I exhale shakily. These are among the last words I’ll ever say, and the light blinking in the dome above lets me know they’re recording this, so that they can stream my execution onto the wall screens for all of North Amerie to see. I hope this moment counts.
Straightening my shoulders, I look right at the officials and say the words I rehearsed in my cell. “I stand before you today about to die for the crime of being mediocre. In your eyes, I have no place in the new world. You don’t even think I should be spared to find my own pathway in this crumbling time stream. And that’s not right. I stand by my memory.”
I swallow, gathering my thoughts. “Do you want to know the truly superlative thing about humanity? It’s not selfishness and greed. It’s not self-interest. Those drives have been ingrained in us since the beginning of time. There’s something much more important than the instinct for survival, and that’s love. Love is what defines human life and makes it special. Love is the only emotion powerful enough to make people decide against self-interest, against survival.”
I take a deep breath, feeling my stomach expand with air. “The men and women you’ve chosen as superlative truly are remarkable in their talents. But I hope, for your sakes, that they have love in their hearts, as well. Because you’re never going to thrive without it.”

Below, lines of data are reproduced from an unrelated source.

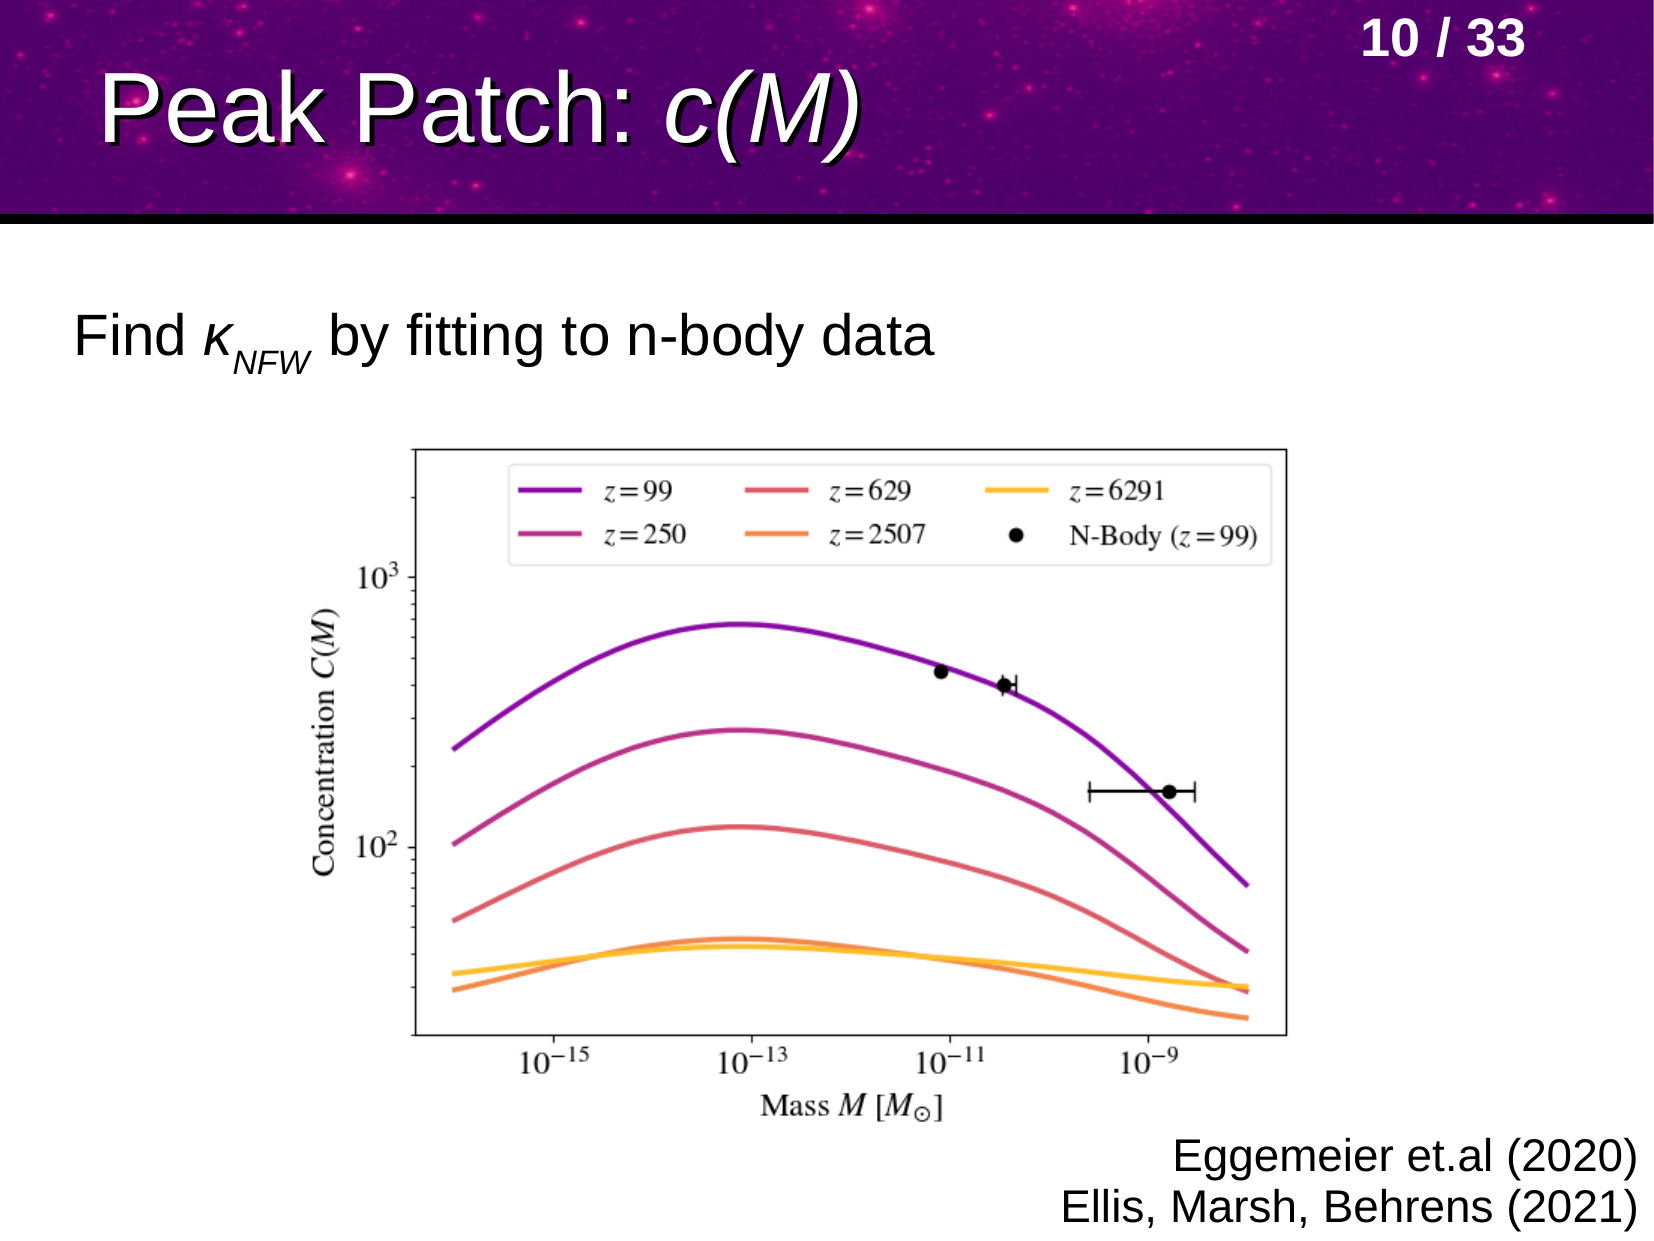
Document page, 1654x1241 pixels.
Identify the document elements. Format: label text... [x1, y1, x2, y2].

picture [271, 413, 1322, 1164]
text_box <number> / 33 [1345, 0, 1654, 77]
text_box Eggemeier et.al (2020) Ellis, Marsh, Behrens (2021) [909, 1122, 1654, 1239]
picture [0, 0, 1345, 214]
text_box Peak Patch: c(M) [82, 44, 1654, 283]
text_box Find κNFW by fitting to n-body data [59, 295, 1052, 454]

I stop. Both the officials are blinking. I can’t tell if they’ve heard my words. I don’t know if they’ll have any capacity to make decisions in the new world. But at least there’s the chance the right people will hear what I said. And maybe, just maybe, some small part of me will make it through the wi
ndow.
I look at my mother. Pain as well as regret line her face. She never wears her emotions so openly, but she’s dropped her shields now. Maybe, so that I can see, in the last moments of my life, how she really feels. The choices she’s made today are consistent with the way she’s always lived her life. She’s doing what she has to do for the greatest good of her people. I don’t agree with her decisions. But…I can understand them. Maybe.
Ryder steps forward. As much as he refused to look at me before, his eyes are devouring me now. Deep. Dark. Unfathomable.
Once upon a time, I thought I was beginning to know him. I thought I could look into his face and see his past, present, and future all rolled into one. But now, unlike my mother, his mask is firmly in place, and he’s as unreadable to me as he was the first time I saw him, twenty days ago.
Callie holds up a clear rectangular case, which contains a single syringe. Ryder removes the needle and lifts it to the light, so that the officials can see the clear liquid inside.
This is it. The final moments of my life.
My pulse races, and the breath exits my body in quick, hard pants. My peripheral vision blurs, and the only thing that remains in focus is Ryder’s face. His square jaw, his full lips. His eyes. For a moment, the mask slips, and what I see is so unbearably sad that my heart breaks. But that’s okay, because my heart’s about to crumble into a million pieces anyhow.
“Forgive me,” Ryder whispers. And then he stabs the syringe right into the middle of my chest.
The formula enters my bloodstream, and then it flows through my veins, touching every cell and converting it.
Oh Fates. My limbs begin to convulse, my arms, my legs, my knees, my elbows—all with a life of their own. I didn’t know death was supposed to hurt this much. My blood is fire, and my nerves explode like popcorn held too close to the flame. The poison attacks every cell in my body, jabbing each one with increasingly sharp barbs.